> **Problem to solve**
Copy, word for word, everything in the material below from the line containing "common name: White-tailed eagle" down to the line containing "order: Malvales", both of those lines included.

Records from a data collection

+++

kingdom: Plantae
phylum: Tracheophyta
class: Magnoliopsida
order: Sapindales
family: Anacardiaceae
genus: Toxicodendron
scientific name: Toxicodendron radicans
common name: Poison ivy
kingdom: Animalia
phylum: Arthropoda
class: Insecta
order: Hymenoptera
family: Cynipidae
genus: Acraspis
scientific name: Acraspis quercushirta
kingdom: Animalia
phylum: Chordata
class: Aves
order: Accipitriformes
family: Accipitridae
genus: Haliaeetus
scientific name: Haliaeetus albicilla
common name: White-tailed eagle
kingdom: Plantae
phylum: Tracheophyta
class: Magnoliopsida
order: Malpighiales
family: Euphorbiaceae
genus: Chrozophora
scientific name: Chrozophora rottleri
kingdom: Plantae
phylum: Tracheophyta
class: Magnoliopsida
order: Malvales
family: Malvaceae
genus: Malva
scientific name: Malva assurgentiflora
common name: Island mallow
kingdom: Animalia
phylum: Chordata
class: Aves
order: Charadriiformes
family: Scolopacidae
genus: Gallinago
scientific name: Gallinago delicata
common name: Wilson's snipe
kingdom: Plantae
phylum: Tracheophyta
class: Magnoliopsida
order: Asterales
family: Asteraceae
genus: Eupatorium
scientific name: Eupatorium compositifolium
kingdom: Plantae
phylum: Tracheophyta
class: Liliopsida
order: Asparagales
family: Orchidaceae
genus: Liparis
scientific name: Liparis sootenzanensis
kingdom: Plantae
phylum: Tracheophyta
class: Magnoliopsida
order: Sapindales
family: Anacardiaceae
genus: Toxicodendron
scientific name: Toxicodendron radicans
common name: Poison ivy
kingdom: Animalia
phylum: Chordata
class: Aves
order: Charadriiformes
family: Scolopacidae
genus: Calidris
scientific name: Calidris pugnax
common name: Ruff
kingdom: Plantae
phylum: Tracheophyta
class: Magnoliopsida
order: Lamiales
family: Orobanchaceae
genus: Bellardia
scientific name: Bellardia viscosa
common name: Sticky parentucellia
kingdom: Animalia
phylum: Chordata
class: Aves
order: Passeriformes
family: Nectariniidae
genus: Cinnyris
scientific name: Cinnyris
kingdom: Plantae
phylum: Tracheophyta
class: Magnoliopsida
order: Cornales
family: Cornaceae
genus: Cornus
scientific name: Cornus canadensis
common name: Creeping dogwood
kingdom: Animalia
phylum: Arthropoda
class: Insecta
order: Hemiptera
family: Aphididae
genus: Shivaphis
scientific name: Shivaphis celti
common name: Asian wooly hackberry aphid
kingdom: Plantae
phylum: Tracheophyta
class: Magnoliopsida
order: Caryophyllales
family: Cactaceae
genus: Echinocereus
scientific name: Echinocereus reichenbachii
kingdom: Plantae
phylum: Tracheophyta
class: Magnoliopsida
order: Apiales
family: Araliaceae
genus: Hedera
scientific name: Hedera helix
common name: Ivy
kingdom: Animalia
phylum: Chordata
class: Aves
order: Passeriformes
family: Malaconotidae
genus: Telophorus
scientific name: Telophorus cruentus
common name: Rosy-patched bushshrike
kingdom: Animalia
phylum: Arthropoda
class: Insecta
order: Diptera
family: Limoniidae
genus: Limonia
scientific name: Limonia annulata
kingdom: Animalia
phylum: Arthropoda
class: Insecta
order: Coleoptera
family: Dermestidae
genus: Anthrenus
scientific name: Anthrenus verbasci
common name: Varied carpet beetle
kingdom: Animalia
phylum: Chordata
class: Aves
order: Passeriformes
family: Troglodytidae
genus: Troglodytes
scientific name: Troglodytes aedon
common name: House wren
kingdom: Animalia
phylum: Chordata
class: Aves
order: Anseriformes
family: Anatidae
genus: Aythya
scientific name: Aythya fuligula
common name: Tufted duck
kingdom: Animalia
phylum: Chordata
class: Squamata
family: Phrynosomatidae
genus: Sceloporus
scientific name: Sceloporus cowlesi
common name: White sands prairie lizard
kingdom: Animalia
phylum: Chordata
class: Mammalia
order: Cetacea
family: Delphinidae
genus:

+++

> **Solution for this problem**
common name: White-tailed eagle
kingdom: Plantae
phylum: Tracheophyta
class: Magnoliopsida
order: Malpighiales
family: Euphorbiaceae
genus: Chrozophora
scientific name: Chrozophora rottleri
kingdom: Plantae
phylum: Tracheophyta
class: Magnoliopsida
order: Malvales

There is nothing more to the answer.